La vita privata del friulano è infatti a prova di bomba: beneficenza e iniziative a sostegno dei più deboli non gli fanno certo difetto; Gianluca è uno che dovrebbe essere preso ad esempio da tanti altri suoi colleghi, impegnati molto con belle donne, macchine di grossa cilindrata e discoteche, ma digiuni di tutto quel che succede attorno a loro. “Sono tanti i problemi che attanagliano il calcio – scandisce Pessotto con tono di voce deciso, ma senza la saccenza e l’invadenza dei politici – ma la violenza negli stadi è quello che mi tocca di più. Non è possibile, solo per fare alcuni esempi, assistere a scene come quelle di alcune settimane fa a Reggio Calabria, con un papà costretto a scappare insieme ai suoi due bambini per colpa di alcuni delinquenti. Oppure ciò che è successo domenica a Foggia, o ancora il lancio di oggetti pericolosissimi dagli spalti che avviene in quasi ogni partita, con i portieri che rischiano la vita: è pazzesco e nessuno vi pone rimedio”.
Quel che succede nell’universo football è specchio fedele della società in cui viviamo, il calcio non è un’oasi felice: “Anche nella vita comune, prosegue il professorino, quella di tutti i giorni, si parla tanto di giustizia, ma non si fa nulla per attuarla. E pensare che le leggi ci sono, e sono chiare, ma non tutti le rispettano, e soprattutto nessuno le fa applicare. In questo modo la gente si sente sfiduciata e impotente, e ha ragione a protestare”.

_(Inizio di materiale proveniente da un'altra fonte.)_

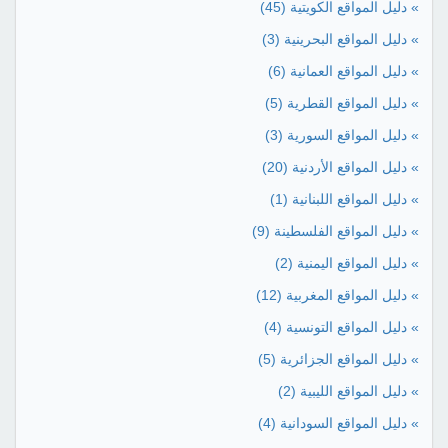
» دليل المواقع الكويتية
(45)
» دليل المواقع البحرينية
(3)
» دليل المواقع العمانية
(6)
» دليل المواقع القطرية
(5)
» دليل المواقع السورية
(3)
» دليل المواقع الأردنية
(20)
» دليل المواقع اللبنانية
(1)
» دليل المواقع الفلسطينة
(9)
» دليل المواقع اليمنية
(2)
» دليل المواقع المغربية
(12)
» دليل المواقع التونسية
(4)
» دليل المواقع الجزائرية
(5)
» دليل المواقع الليبية
(2)
» دليل المواقع السودانية
(4)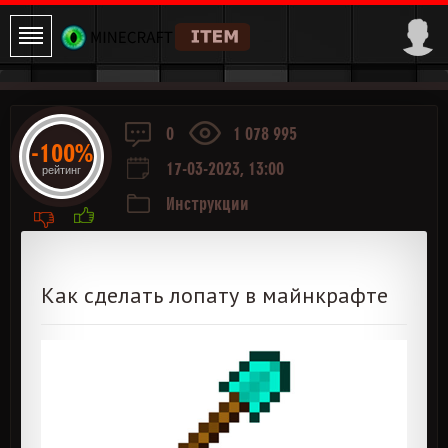
0
1 078 995
-100%
17-03-2023, 13:00
рейтинг
Инструкции
Как сделать лопату в майнкрафте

Ad avallare la tesi di Pessotto concorre un piccolo ricordo personale del bianconero: “Tanto per dire cosa avviene in Italia, vi racconto un piccolo episodio che mi è accaduto: vengo fermato in un posto di blocco dalle forze dell’ordine per un normale controllo, sono senza cinture di sicurezza, mi aspetto una multa, e invece niente. Eppure la legge esiste e va applicata: se non ho le cinture merito la sanzione, cosi la prossima volta magari mi ricordo di indossarle”.
Le regole valgono nel codice della strada come negli stadi, per chi passa con il rosso e per chi è scoperto con un passaporto falso. Un’equazione facile, nessuno chiede la luna, soltanto il rispetto e l’applicazione delle leggi: “Si, dovrebbe essere così, bisogna far rispettare le norme. Vi sembrerò forse troppo “giustizialista” e severo, ma io sono favorevole a comminare pene durissime verso chi compie atti di vandalismo e di teppismo negli stadi. Esattamente come fanno in Inghilterra, dove se sbagli finisci in galera e ci resti sino all’ultimo giorno senza condizionali. Infatti gli stadi, in quella nazione, sono diventati un luogo sicuro e gli hooligans per sfogare la loro bestiale violenza sono costretti ad andare all’estero. Allora mi chiedo: in Italia non è possibile fare allo stesso modo? Se chi sbaglia viene punito, la prossima volta ci penserà due volte prima di sbagliare ancora e lo stesso farà chi gli sta intorno. E’ semplice, no?”.
Forse troppo semplice per un paese complicato come il nostro.